Description: Customers experienced degraded performance while using the Cloud Management Platform on Shard 4.
Timeframe: February 8th 11:49pm to February 9th 2:20am PST
Incident Summary
On February 8th at 11:49pm, customers using the Cloud Management Platform began to experience degraded performance while running Rightscript executions and Instance Operations on Shard 4.
Technical teams were alerted to high error rates by monitoring systems automatically and responded promptly. Investigations confirmed the error rates were significantly higher than normal on the Shard 4 Router service. Additional subject matter experts were engaged to assist with the investigation leading to the discovery of a deprecated configuration item that was causing the Shard 4 Router service to attempt to connect to a service on a recently decommissioned Shard.
This configuration was removed, and Services were confirmed restored at 2:20am PST on February 9th.
Root Cause
· The root cause of the high error rates and subsequent performance degradation was found to be the Shard 4 Router service to attempting to connect to a service in the recently decommissioned Shard 10.
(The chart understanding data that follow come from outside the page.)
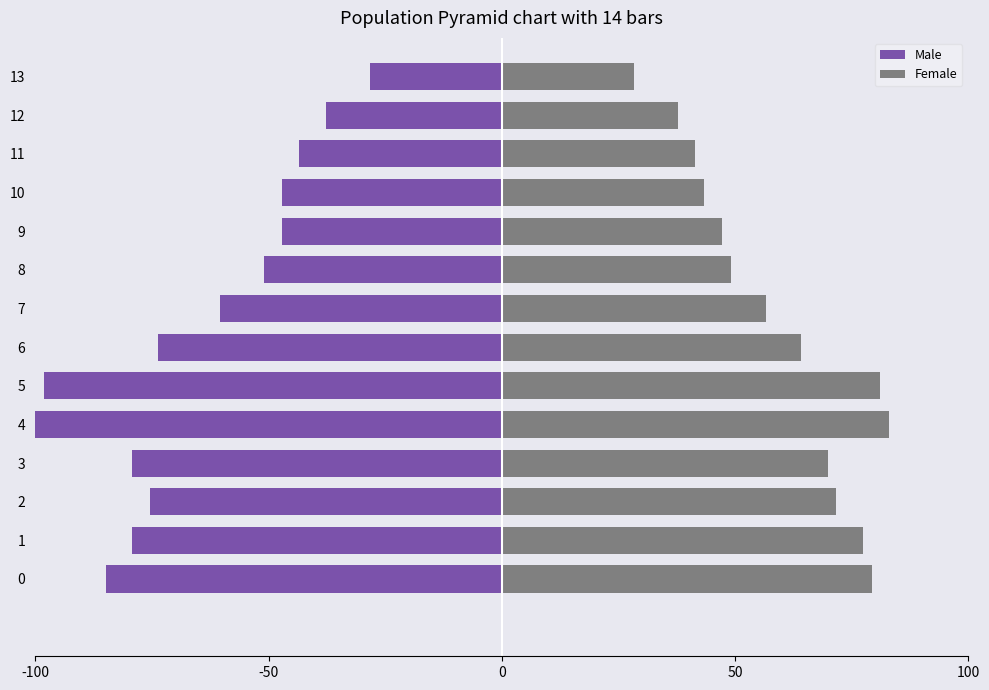

Count the number of data series in this chart.

2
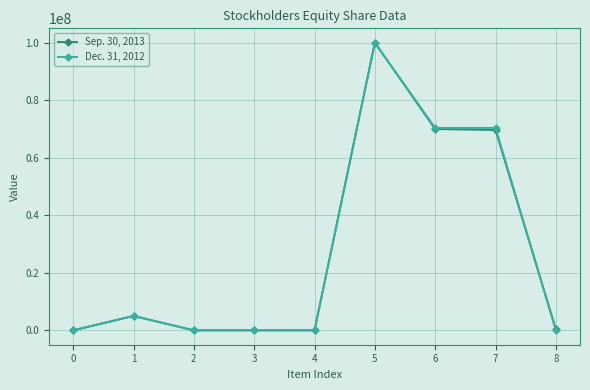

Rank the series at 7 from lowest to highest value.

Sep. 30, 2013, Dec. 31, 2012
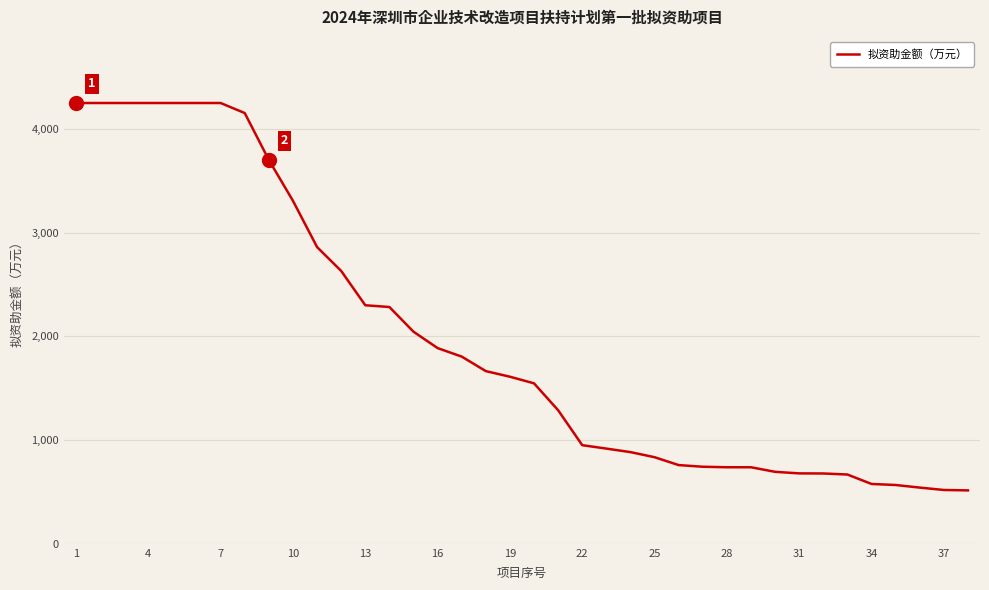

What is the difference between the maximum and minimum values?

3735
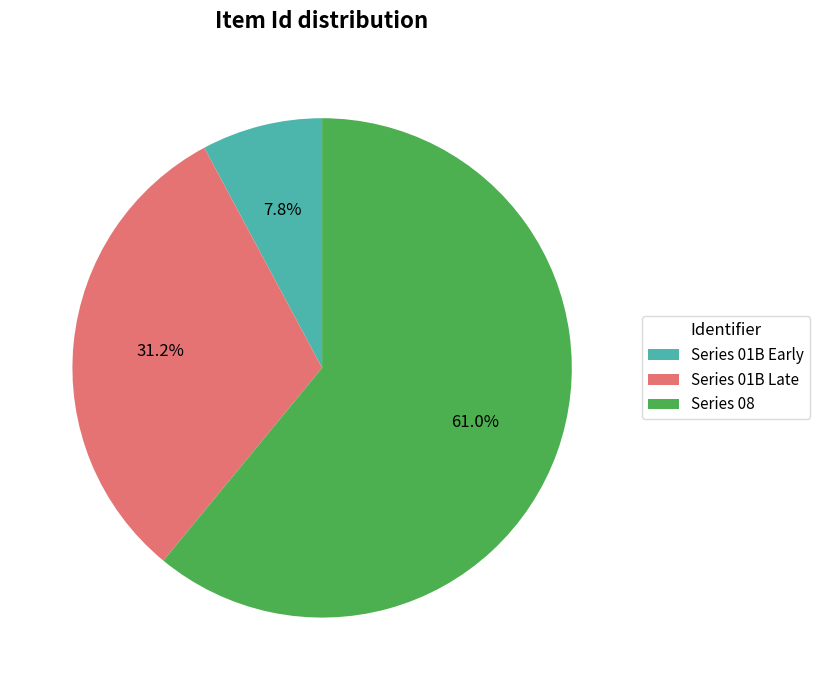

Rank the categories by value from highest to lowest.

Series 08, Series 01B Late, Series 01B Early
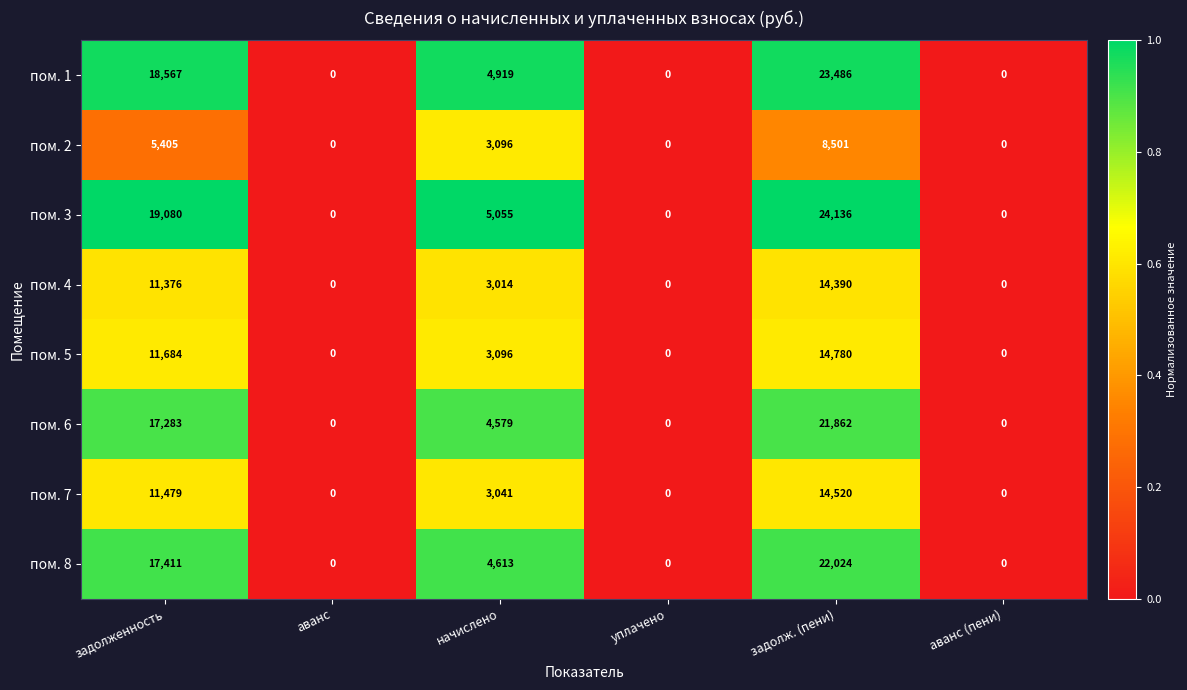

The value of пом. 4 at уплачено is 0. True or false?

True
· The team decommissioning Shard 10 was not aware of the configuration dependency in the Shard 4 Shard Router service and as a result had not removed it as part of this activity. The dependency was not discovered in testing as it was not found to be present in any of the other Development or Production Shard’s.
Corrective Action
· Documentation has been updated to check for additional inter-Shard dependencies in any future decommissioning run books.